**WHAT THIS TASK INVOLVES**: Please return, with no alterations, the lines below from the very first through the one that contains "Task 009- Close Project, owner: AM -> SA".

**EXTRACTED RECORDS**:
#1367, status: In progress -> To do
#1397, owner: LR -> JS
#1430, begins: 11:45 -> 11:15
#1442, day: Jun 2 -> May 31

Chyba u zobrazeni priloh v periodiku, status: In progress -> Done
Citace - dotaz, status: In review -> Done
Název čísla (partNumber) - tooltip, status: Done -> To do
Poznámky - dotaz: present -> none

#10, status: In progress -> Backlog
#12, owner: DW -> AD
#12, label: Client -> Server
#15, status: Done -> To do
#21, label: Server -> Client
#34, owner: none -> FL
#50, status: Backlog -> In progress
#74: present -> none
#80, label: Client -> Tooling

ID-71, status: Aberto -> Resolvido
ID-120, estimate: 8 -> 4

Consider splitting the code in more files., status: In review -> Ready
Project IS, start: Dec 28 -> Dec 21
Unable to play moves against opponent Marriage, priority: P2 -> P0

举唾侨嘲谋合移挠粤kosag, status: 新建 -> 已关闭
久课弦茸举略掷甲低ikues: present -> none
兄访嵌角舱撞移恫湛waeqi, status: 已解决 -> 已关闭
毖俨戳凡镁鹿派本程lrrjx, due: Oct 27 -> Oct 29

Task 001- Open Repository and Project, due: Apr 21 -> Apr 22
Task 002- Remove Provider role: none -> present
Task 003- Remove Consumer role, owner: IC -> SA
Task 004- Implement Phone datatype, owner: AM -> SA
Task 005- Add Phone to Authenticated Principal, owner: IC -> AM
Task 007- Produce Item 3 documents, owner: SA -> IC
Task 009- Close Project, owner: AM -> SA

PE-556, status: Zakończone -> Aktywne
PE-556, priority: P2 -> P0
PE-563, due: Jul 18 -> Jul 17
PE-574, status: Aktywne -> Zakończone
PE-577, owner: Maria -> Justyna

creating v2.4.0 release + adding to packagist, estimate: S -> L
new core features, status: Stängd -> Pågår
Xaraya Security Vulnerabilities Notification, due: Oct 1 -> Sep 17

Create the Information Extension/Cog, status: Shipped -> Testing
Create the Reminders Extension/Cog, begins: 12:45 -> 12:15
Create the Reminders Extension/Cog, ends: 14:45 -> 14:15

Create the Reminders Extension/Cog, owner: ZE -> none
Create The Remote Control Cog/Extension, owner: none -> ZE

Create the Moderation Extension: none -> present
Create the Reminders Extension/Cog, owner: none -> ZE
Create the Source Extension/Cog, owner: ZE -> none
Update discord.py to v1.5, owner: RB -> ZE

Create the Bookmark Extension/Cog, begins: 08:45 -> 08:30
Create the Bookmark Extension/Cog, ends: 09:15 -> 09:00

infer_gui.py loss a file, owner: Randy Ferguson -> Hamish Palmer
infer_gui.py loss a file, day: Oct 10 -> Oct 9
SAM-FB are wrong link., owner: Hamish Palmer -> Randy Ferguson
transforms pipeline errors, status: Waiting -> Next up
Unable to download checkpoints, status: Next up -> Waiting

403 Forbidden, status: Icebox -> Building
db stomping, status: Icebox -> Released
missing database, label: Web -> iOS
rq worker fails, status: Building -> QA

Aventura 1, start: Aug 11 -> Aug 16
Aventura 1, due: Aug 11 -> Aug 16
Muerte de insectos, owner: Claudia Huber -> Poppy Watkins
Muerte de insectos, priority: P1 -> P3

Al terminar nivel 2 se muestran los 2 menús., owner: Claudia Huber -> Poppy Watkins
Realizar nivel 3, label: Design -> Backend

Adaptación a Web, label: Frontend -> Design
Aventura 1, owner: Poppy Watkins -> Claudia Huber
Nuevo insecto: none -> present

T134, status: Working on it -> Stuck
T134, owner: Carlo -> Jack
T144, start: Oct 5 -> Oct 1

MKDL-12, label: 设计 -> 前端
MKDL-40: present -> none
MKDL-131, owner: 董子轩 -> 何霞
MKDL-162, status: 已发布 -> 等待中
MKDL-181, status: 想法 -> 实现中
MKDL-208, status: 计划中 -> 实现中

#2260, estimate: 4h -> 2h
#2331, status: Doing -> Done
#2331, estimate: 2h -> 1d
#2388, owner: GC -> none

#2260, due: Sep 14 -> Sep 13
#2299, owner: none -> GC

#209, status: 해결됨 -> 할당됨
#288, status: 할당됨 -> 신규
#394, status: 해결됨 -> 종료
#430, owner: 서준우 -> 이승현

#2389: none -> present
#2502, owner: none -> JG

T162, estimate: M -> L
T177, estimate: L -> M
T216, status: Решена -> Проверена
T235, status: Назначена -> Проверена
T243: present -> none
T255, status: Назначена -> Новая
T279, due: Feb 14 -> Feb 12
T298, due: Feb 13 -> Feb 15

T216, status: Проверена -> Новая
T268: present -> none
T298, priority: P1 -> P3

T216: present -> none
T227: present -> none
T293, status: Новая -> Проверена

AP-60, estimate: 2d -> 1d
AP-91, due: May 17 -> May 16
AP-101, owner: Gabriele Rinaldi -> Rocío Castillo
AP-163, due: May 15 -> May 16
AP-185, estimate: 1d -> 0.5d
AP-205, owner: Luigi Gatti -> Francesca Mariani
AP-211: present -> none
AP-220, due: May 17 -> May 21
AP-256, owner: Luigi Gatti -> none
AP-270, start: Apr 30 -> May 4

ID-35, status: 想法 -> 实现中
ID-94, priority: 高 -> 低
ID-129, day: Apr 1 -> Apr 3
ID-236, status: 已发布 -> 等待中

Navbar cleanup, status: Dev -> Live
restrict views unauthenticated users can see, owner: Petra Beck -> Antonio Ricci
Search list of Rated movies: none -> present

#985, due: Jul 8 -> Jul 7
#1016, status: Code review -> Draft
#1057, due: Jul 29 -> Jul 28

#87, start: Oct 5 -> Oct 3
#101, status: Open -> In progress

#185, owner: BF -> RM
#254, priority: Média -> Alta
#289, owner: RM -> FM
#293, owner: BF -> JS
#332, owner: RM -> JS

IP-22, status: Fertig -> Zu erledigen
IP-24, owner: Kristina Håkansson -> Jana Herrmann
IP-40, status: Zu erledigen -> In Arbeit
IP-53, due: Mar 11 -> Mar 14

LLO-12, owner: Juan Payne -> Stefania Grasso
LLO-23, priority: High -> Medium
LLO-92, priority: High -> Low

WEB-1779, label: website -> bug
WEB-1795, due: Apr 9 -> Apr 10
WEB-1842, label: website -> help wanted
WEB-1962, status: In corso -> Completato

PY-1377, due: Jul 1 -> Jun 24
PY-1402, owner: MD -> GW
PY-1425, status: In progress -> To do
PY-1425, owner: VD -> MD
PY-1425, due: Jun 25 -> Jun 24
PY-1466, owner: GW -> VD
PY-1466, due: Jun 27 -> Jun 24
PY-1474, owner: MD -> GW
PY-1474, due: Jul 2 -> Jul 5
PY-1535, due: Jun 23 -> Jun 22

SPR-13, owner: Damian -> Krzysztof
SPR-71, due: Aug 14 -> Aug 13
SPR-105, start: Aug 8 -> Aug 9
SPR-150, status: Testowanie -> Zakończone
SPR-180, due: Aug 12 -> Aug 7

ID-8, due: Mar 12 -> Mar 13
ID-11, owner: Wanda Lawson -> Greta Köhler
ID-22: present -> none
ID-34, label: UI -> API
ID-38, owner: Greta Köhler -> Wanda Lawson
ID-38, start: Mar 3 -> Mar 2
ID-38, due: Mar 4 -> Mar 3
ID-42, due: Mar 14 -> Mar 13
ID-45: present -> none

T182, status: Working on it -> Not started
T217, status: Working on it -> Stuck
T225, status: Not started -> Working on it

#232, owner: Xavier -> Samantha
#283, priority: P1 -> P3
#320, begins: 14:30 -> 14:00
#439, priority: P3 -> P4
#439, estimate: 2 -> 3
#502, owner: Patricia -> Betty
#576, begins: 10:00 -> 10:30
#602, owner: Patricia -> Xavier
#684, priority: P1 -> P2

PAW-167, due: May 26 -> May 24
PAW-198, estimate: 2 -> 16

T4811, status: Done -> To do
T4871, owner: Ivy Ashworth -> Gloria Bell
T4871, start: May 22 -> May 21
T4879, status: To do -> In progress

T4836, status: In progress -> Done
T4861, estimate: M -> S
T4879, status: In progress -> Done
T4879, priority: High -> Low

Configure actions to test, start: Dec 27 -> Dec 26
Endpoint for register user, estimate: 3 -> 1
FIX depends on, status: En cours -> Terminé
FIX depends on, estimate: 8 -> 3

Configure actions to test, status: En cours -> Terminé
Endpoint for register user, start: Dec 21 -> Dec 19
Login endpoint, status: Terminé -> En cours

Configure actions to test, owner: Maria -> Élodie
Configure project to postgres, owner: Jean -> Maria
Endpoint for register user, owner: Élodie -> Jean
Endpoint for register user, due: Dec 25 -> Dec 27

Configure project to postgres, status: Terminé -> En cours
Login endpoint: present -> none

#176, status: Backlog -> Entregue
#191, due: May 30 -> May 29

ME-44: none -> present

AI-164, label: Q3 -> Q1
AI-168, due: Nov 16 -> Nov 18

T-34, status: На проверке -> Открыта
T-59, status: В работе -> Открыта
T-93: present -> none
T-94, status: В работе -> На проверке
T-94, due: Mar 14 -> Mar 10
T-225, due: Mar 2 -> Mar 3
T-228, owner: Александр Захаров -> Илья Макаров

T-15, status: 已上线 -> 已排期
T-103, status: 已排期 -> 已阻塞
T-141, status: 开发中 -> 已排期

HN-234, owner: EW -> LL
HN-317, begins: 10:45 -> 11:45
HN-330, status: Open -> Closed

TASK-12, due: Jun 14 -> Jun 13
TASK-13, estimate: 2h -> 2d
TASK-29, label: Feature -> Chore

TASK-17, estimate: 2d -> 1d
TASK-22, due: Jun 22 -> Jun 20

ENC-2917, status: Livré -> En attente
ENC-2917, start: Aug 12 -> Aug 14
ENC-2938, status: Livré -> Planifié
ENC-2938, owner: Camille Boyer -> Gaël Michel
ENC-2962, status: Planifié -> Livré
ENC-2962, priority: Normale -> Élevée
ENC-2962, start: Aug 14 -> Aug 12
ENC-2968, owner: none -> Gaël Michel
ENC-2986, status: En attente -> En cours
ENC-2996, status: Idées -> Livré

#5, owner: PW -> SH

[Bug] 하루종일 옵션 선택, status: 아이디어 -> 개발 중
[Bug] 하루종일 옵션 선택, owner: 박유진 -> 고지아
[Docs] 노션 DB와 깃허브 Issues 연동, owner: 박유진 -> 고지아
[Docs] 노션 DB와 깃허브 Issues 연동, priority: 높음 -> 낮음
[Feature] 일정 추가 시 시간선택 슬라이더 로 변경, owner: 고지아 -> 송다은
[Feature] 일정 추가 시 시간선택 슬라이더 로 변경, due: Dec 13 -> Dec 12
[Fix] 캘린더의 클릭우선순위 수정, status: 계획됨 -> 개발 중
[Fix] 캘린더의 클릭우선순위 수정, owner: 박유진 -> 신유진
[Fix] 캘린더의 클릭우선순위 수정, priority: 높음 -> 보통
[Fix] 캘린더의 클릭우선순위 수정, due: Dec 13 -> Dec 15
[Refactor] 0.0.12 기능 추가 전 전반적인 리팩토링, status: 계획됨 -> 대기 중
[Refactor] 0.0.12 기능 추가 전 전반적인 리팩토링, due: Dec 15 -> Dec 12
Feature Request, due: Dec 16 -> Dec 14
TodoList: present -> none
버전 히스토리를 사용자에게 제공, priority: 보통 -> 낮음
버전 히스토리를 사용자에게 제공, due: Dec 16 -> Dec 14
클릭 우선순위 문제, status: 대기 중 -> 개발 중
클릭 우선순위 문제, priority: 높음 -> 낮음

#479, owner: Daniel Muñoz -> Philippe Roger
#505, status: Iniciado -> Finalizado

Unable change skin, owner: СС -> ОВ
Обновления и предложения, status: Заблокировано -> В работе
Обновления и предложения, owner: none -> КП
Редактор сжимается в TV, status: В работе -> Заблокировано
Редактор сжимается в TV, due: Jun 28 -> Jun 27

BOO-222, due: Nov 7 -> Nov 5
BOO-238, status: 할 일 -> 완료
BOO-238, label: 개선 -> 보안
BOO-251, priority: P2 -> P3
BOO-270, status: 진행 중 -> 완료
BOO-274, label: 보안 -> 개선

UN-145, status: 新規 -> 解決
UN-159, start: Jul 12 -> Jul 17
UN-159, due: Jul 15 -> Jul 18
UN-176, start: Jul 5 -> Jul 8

**RESULT FOR THIS TASK**:
#1367, status: In progress -> To do
#1397, owner: LR -> JS
#1430, begins: 11:45 -> 11:15
#1442, day: Jun 2 -> May 31

Chyba u zobrazeni priloh v periodiku, status: In progress -> Done
Citace - dotaz, status: In review -> Done
Název čísla (partNumber) - tooltip, status: Done -> To do
Poznámky - dotaz: present -> none

#10, status: In progress -> Backlog
#12, owner: DW -> AD
#12, label: Client -> Server
#15, status: Done -> To do
#21, label: Server -> Client
#34, owner: none -> FL
#50, status: Backlog -> In progress
#74: present -> none
#80, label: Client -> Tooling

ID-71, status: Aberto -> Resolvido
ID-120, estimate: 8 -> 4

Consider splitting the code in more files., status: In review -> Ready
Project IS, start: Dec 28 -> Dec 21
Unable to play moves against opponent Marriage, priority: P2 -> P0

举唾侨嘲谋合移挠粤kosag, status: 新建 -> 已关闭
久课弦茸举略掷甲低ikues: present -> none
兄访嵌角舱撞移恫湛waeqi, status: 已解决 -> 已关闭
毖俨戳凡镁鹿派本程lrrjx, due: Oct 27 -> Oct 29

Task 001- Open Repository and Project, due: Apr 21 -> Apr 22
Task 002- Remove Provider role: none -> present
Task 003- Remove Consumer role, owner: IC -> SA
Task 004- Implement Phone datatype, owner: AM -> SA
Task 005- Add Phone to Authenticated Principal, owner: IC -> AM
Task 007- Produce Item 3 documents, owner: SA -> IC
Task 009- Close Project, owner: AM -> SA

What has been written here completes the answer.